The world ranking, national and by category of the site,
The number of visits, page views per visit, the average duration of visit,
The origin of the traffic by country, the sources of the traffic (direct access, search engine, other sites, social networks),
Traffic-generating keywords (free and paid),
The details of the traffic generated through social networks (Youtube, Facebook, Twitter, etc.),
The interests of your visitors and the other sites they also visit frequently.

You will find much more information, but we will note the possibility of comparing sites similar to yours (in a single analysis window). Similarweb goes even further by suggesting sites similar to the one you want to study.

However, the comparison remains limited to a single site in the free version. This service is particularly useful for your competitive studies. A paid version is also available with advanced analysis features, including simultaneous comparison of multiple sites.

ALEXA

Alexa offers a similar service to analyze websites. It is probably the oldest and most reputable analysis site. Again, simply enter the web address you want to study in the ALEXA input field.
You can also identify the competing sites that are most similar to yours, in terms of audience and keywords.
Other services are offered, such as the ranking of the top 50 sites visited in France.

https://www.alexa.com/find-similar-sites

SEMRUSH

More professional and more complete, SEMrush is the reference for many webmanagers who want to closely study the traffic of their website. In addition to the information provided by Similarweb or Alexa, SEMRUSH offers much more in-depth analysis criteria, particularly on the use and performance of keywords.
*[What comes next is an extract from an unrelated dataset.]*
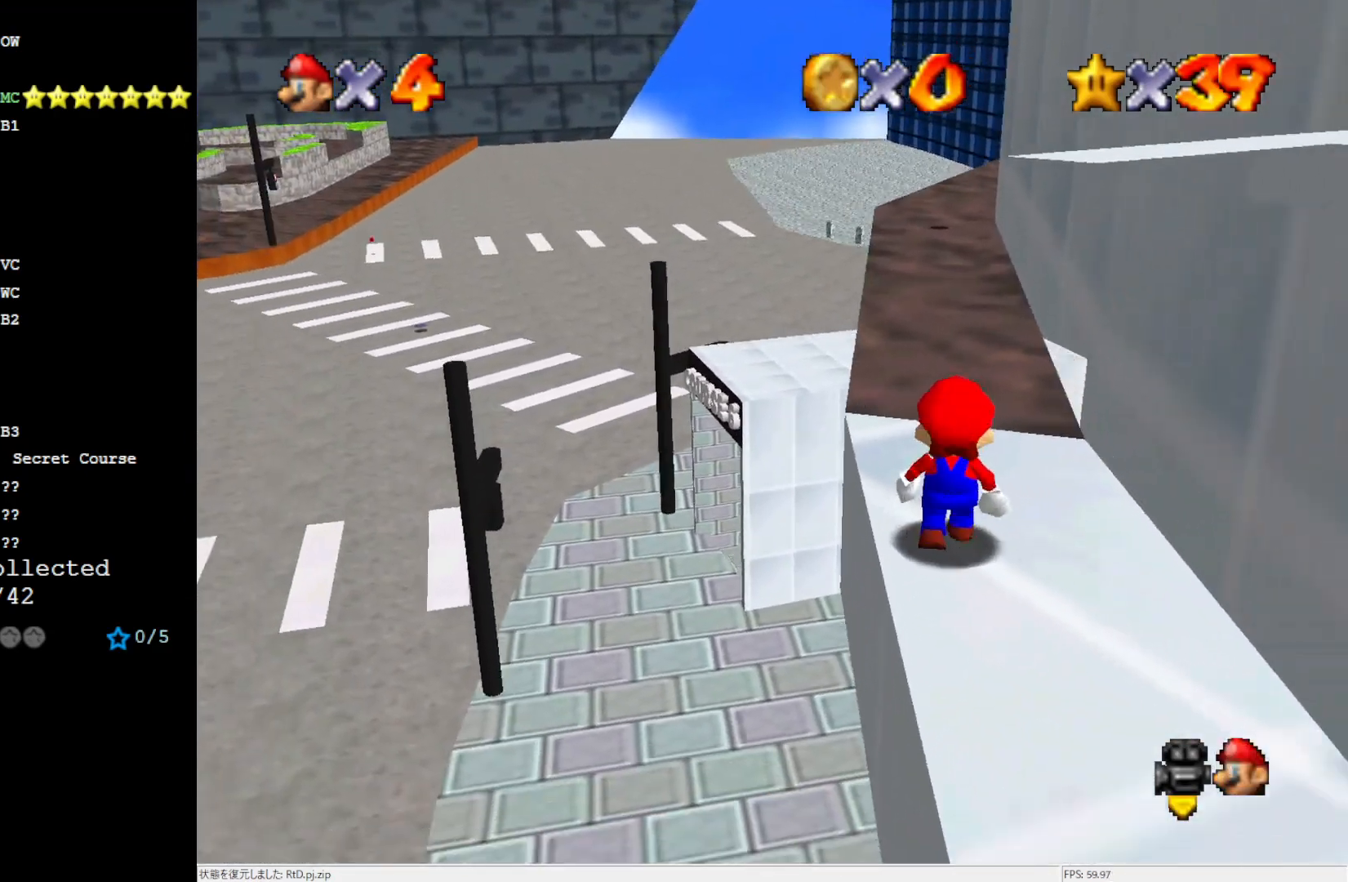
{"buttons": [], "left_stick": "center", "events": [[133, "R1", "down"], [217, "C_DOWN", "down"], [267, "C_DOWN", "up"], [267, "R1", "up"], [300, "DPAD_UP", "down"], [367, "DPAD_UP", "up"]]}
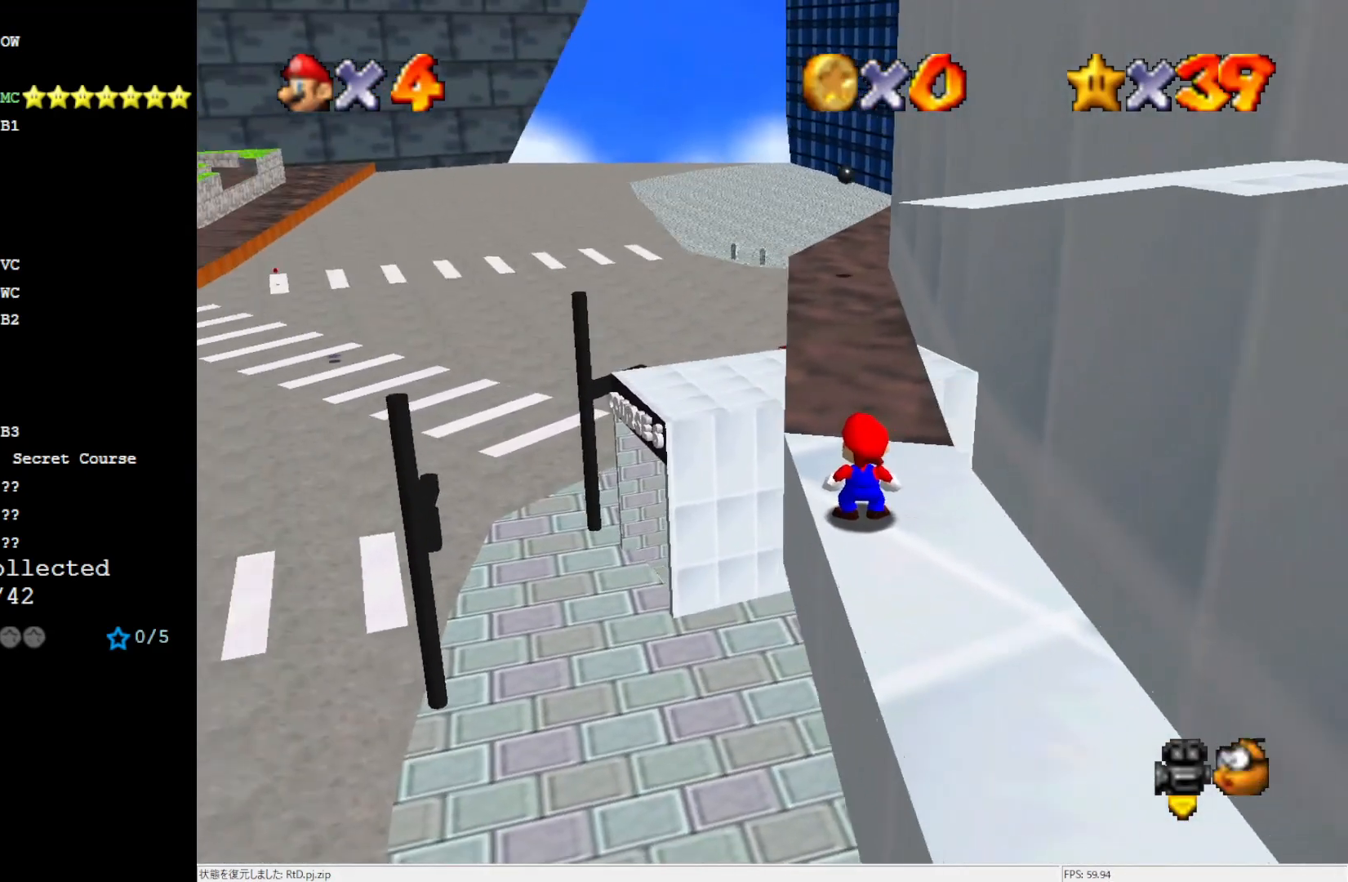
{"buttons": [], "left_stick": "up-left", "events": [[167, "A", "down"], [300, "left_stick", "up-left"], [367, "A", "up"]]}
SEMrush’s features make it a tool that goes beyond analytics; it is a real steering instrument. In particular, the following should be noted:

its competitive positioning maps,
its monitoring and management of SEO (natural referencing),
its comparison of keywords (organic and paid) and CPC price (cost per click).

SEMrush performs a daily update of the evolution of a site’s traffic. It is possible to follow a history over a month or over 2 years. With a distinction SEO (natural referencing) and SEA paid referencing).

Another big highlight: SEMrush lists the keywords on which a site goes back in SEO and gives an estimate of the traffic reported by this keyword (eg 4% of the total traffic of the site).

Even more surprising, SEMrush indicates the “traffic cost” generated by SEO. That is to say, the price that this natural traffic would have cost if you had to acquire it via a paid referencing campaign (Adwords).